Give back the listing in full and exactly, leaving out the images.

■ **Material provided**:
Segment Open

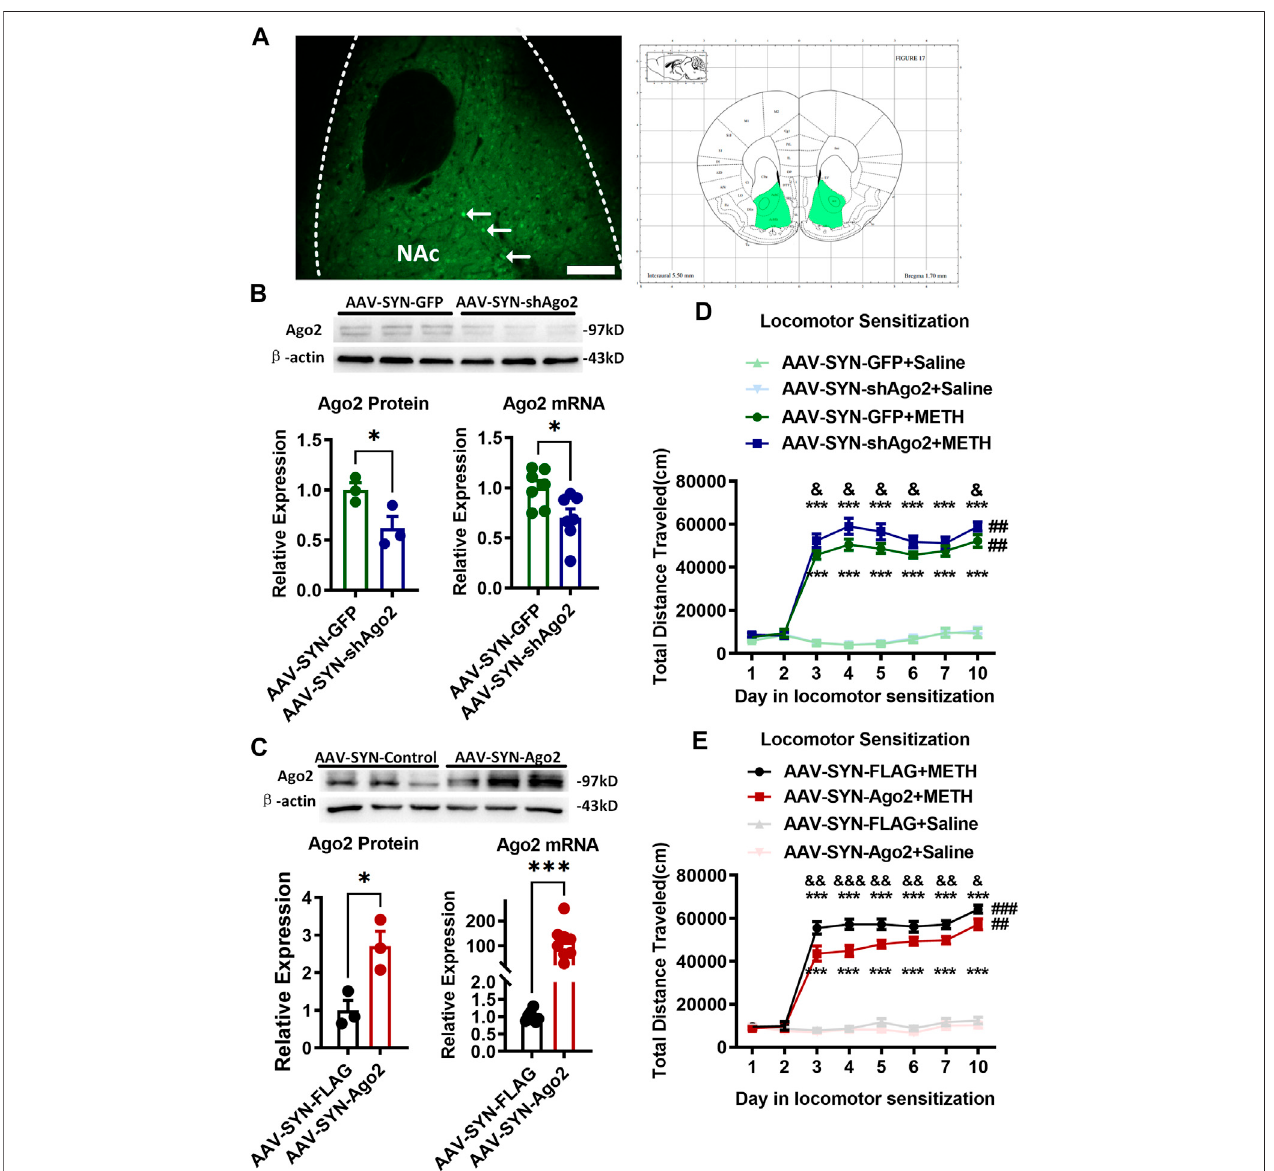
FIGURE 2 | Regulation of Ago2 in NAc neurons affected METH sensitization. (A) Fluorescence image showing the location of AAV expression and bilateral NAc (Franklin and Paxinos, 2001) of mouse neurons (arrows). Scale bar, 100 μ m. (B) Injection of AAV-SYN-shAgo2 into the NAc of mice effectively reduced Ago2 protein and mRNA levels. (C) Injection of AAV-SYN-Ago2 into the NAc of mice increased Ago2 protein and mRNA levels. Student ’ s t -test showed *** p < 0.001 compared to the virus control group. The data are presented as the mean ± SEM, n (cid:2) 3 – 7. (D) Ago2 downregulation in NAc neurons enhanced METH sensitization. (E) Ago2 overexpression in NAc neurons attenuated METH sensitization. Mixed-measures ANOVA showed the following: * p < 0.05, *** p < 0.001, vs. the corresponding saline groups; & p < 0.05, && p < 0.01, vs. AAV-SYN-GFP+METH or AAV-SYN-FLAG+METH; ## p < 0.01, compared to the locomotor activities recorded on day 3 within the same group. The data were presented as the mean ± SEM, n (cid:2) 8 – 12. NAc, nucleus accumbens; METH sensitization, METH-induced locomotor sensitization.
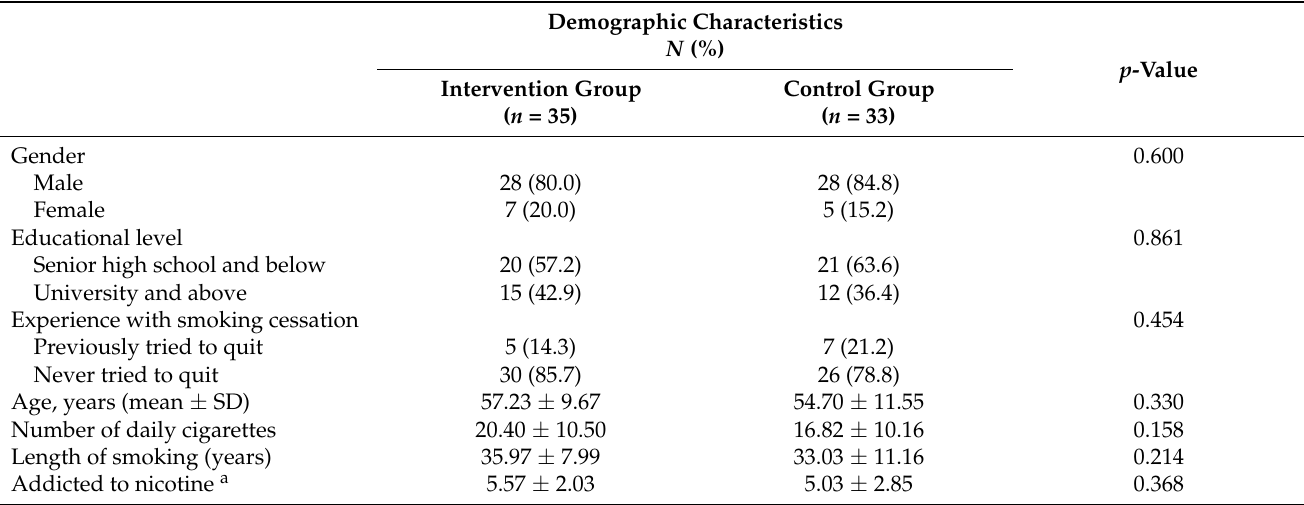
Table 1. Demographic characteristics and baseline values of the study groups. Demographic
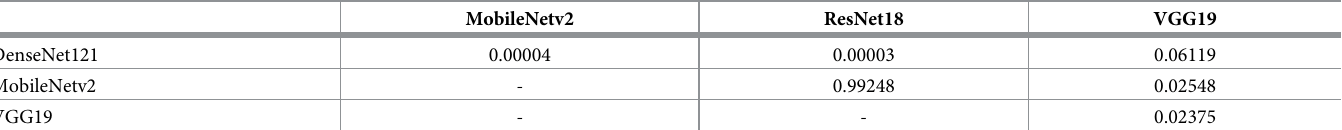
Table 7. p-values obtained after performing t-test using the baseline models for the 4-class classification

Segment Closed

■ **Exercise solution**:
FIGURE 2 | Regulation of Ago2 in NAc neurons affected METH sensitization. (A) Fluorescence image showing the location of AAV expression and bilateral NAc (Franklin and Paxinos, 2001) of mouse neurons (arrows). Scale bar, 100 μ m. (B) Injection of AAV-SYN-shAgo2 into the NAc of mice effectively reduced Ago2 protein and mRNA levels. (C) Injection of AAV-SYN-Ago2 into the NAc of mice increased Ago2 protein and mRNA levels. Student ’ s t -test showed *** p < 0.001 compared to the virus control group. The data are presented as the mean ± SEM, n (cid:2) 3 – 7. (D) Ago2 downregulation in NAc neurons enhanced METH sensitization. (E) Ago2 overexpression in NAc neurons attenuated METH sensitization. Mixed-measures ANOVA showed the following: * p < 0.05, *** p < 0.001, vs. the corresponding saline groups; & p < 0.05, && p < 0.01, vs. AAV-SYN-GFP+METH or AAV-SYN-FLAG+METH; ## p < 0.01, compared to the locomotor activities recorded on day 3 within the same group. The data were presented as the mean ± SEM, n (cid:2) 8 – 12. NAc, nucleus accumbens; METH sensitization, METH-induced locomotor sensitization.
Table 1. Demographic characteristics and baseline values of the study groups. Demographic
Table 7. p-values obtained after performing t-test using the baseline models for the 4-class classification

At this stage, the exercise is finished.